=== Exercise ===
What is needed is an exact copy of the line with "output [1:0]ImmSrc;" and all lines that follow it in the entries below, the last line included.

(Design files in plain text)
++++++++++++++++++++
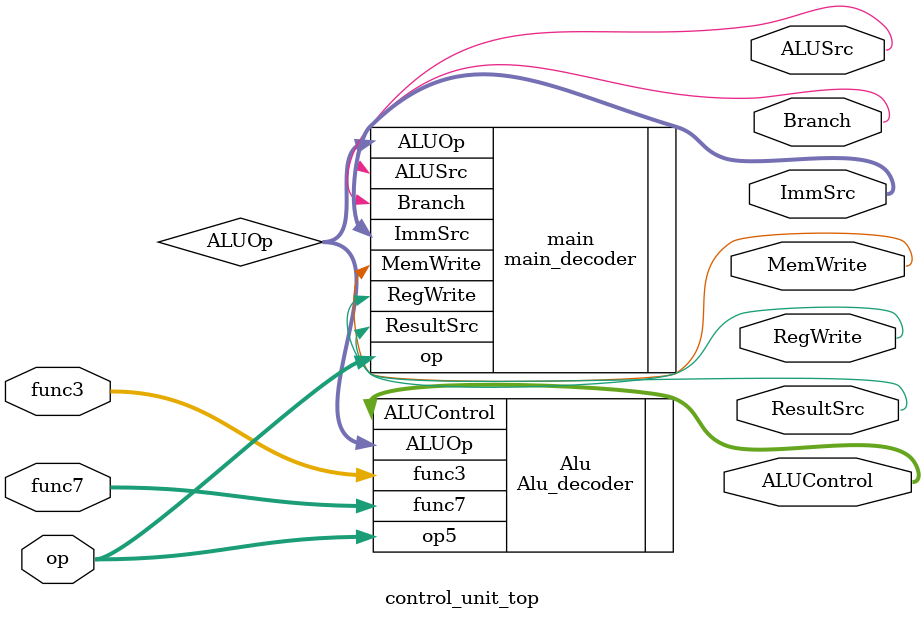
<source format=v>
`include "main_decoder.v"
`include "Alu_decoder.v"


module control_unit_top(op,RegWrite,MemWrite,ResultSrc,ALUSrc,Branch,ImmSrc,func3,func7,ALUControl);

    input [6:0]op,func7;
    input [2:0]func3;
    output RegWrite,ALUSrc,MemWrite,ResultSrc,Branch;
    output [1:0]ImmSrc;
    output [2:0]ALUControl;

    wire [1:0] ALUOp;

    main_decoder main (
                    .op(op),
            //        .zero(),
                    .RegWrite(RegWrite),
                    .MemWrite(MemWrite),
                    .ResultSrc(ResultSrc),
                    .ALUSrc(ALUSrc), 
                    .ImmSrc(ImmSrc),
                    .ALUOp(ALUOp), 
                    .Branch(Branch)
           //         .PCSrc()
    );

    Alu_decoder Alu(
                    .func3(func3),
                    .func7(func7),
                    .ALUOp(ALUOp),
                    .ALUControl(ALUControl),
                    .op5(op)
             
    );

endmodule

</source>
++++++++++++++++++++
=== Result of this exercise ===
    output [1:0]ImmSrc;
    output [2:0]ALUControl;

    wire [1:0] ALUOp;

    main_decoder main (
                    .op(op),
            //        .zero(),
                    .RegWrite(RegWrite),
                    .MemWrite(MemWrite),
                    .ResultSrc(ResultSrc),
                    .ALUSrc(ALUSrc), 
                    .ImmSrc(ImmSrc),
                    .ALUOp(ALUOp), 
                    .Branch(Branch)
           //         .PCSrc()
    );

    Alu_decoder Alu(
                    .func3(func3),
                    .func7(func7),
                    .ALUOp(ALUOp),
                    .ALUControl(ALUControl),
                    .op5(op)
             
    );

endmodule

</source>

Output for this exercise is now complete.